Read of the Month: “The Bright Years” by Sarah Damoff

The Bright Years (Simon & Schuster 2025) by Sarah Damoff shimmers as an exquisite, poignant portrait of a family crumbling as their painful pasts push their way into the present. It is a story of addiction and recovery. Of love and loss. Of forgiveness and redemption.

Set in Texas, The Bright Years takes readers on a journey with the Bright family using three points of view. First, we get a glimpse of Ryan as a child witnessing his parents’ abusive marriage in a prologue. Then we encounter Lillian, a bank teller, as she meets the aspiring artist Ryan for the first time. We stay with her through the early years of their marriage, Ryan’s decent into addiction, and their separation. Next, we get their daughter Georgette’s perspective. And finally, we travel with Ryan through his alcoholism and recovery. But this novel is so much more than a summary of its plot.

The Bright Years explores the shame and guilt of giving a child up for adoption—and the effect of that decision on everyone touched by it. Lillian keeps this secret for years after she is married and has experienced a miscarriage and the birth of a daughter. She finally tells her husband:

“But my confession doesn’t deflate my shame—it emboldens it. I regret giving up my first, flushing my second, leaving my third every morning for work. I hold guilt as close as a lover and throw myself entirely into being the best possible mom for Georgette. I don’t mean to choose her over everyone else, but’s it’s a choice made deep in my bones. And this is how I manage to miss it as my husband’s eyes begin to hollow out like craters.”

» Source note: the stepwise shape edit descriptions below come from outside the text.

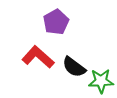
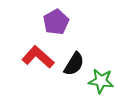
black semicircle: moved 3 px up; rotated 95 degrees counterclockwise
green star: rotated 10 degrees clockwise
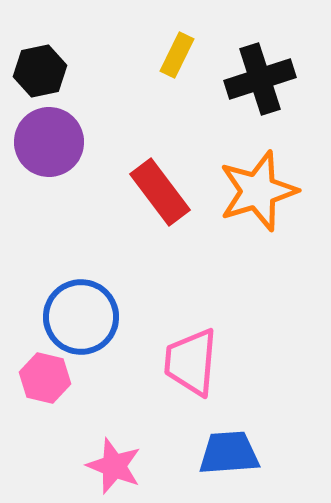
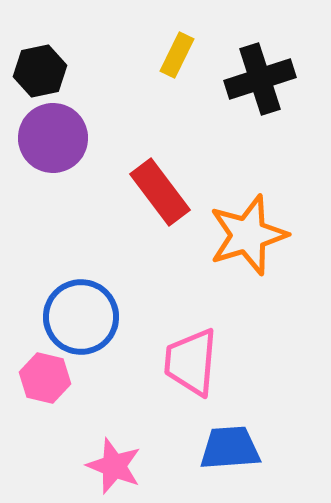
purple circle: moved 4 px right, 4 px up
orange star: moved 10 px left, 44 px down
blue trapezoid: moved 1 px right, 5 px up
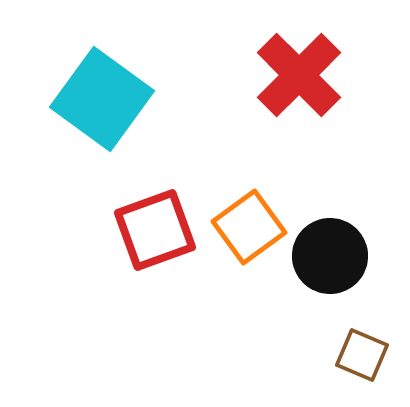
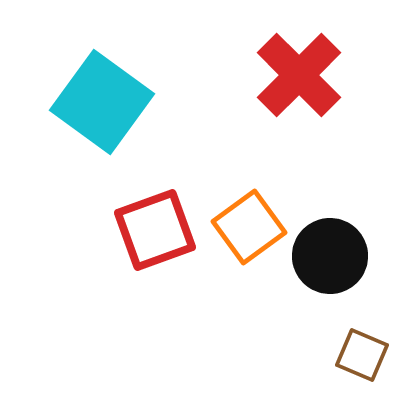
cyan square: moved 3 px down
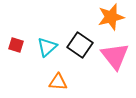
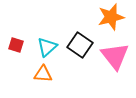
orange triangle: moved 15 px left, 8 px up
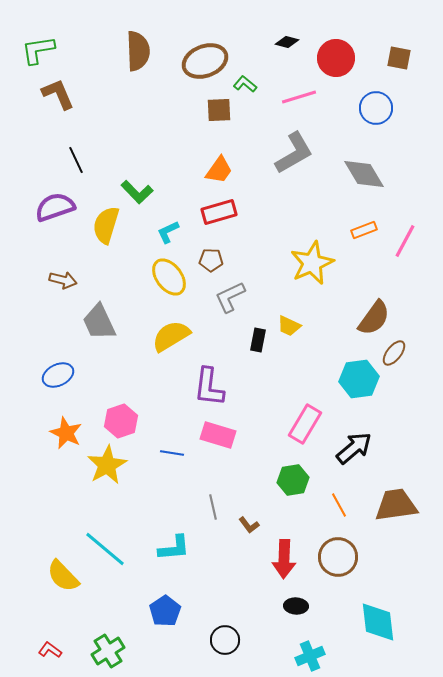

The novel masterfully explores the way parents’ patterns of behavior affect their children, how they are often duplicated when the children become parents themselves. How “Things from childhood really stick.” Ryan allows alcohol to turn him into the kind of father he was raised by, the kind of man he swore he’d never be. Even the smallest things are mirrored, Lillian discovers when she realizes she loads dishes into the dishwasher “exactly the way [her] mother did it. It’s funny what gets ingrained, like which way plates should face.”

And yet, not even experiences Damoff brings to the novel from her years as a social worker in the foster care system of Texas are what raises this novel from the ordinary to the extraordinary. Rather, it is the perfectly crafted prose, the tender insights into human nature that are dropped quietly onto page after page. The best way to appreciate how lovely Damoff’s writing is to read a series of examples drawn from the story:

“There are two kinds of grief at a wake: grieving the loss of what was and grieving the loss of what wasn’t.”

“A second marriage requires more bravery than a first.”

“We’ll reassure each other that our children are smarter and more mature than we were. We’ll make empty promises that nobody will break their hearts and that they’ll be immune to peer pressure and teen cruelties and Columbine-like shootings. We’ll hope for perfection; what mother doesn’t.”

“When I said yes all those lifetimes ago, I thought I knew more or less what I was saying yes to. But now I know none of us ever can.”

“Every death intensifies every other death.”

“Time can wash dirt off a memory until it is revealed as something else entirely.”

“Eight years have passed, and time is no healer. A mother stays even when she’s gone, like a muted moon in the daytime sky.”

“The thing about alcoholism is that there’s sickness on both sides. Drink, you’re sick. Don’t drink, you’re sick.”

“The heart thirsts for comfort like the stomach thirsts for nourishment, and the discomforted move the drink from one vessel to another. That’s why I started drinking.”

“Through choices made and not made, you entered this world like a starburst, and you let me ride your trail of light through the sky.”

And finally, there is this touching scene where Lillian tells Georgette her death doesn’t mean she will really be gone:

“I lower my shaking fingers to her heart and say slowly, “I will be here.” I move my hand to the life in her belly and say, “There.” She closes her eyes and tilts her face upward, a lone tear trailing down as she whispers with me, “And everywhere.”

Every word in The Bright Years feels pitch perfect. The novel is outstanding for its achingly accurate depiction of the effects of alcoholism on a family, for its fully fleshed-out characters, and for its poetic use of language. Each of these is true. Yet the overall impact of the novel is far greater than the sum of these parts. It’s hard to believe this is a debut novel for Damroff. We can’t wait to see what she comes up with next.

Sarah Damroff

Sarah Damroff’s writing has appeared in Porter House Review, Ruminate Magazine, and Open Global Rights, among other publications. She holds a degree in Family Studies and a Child Protection Certification from Harvard University. A Texas native, Sarah lives in Dallas with her husband and children.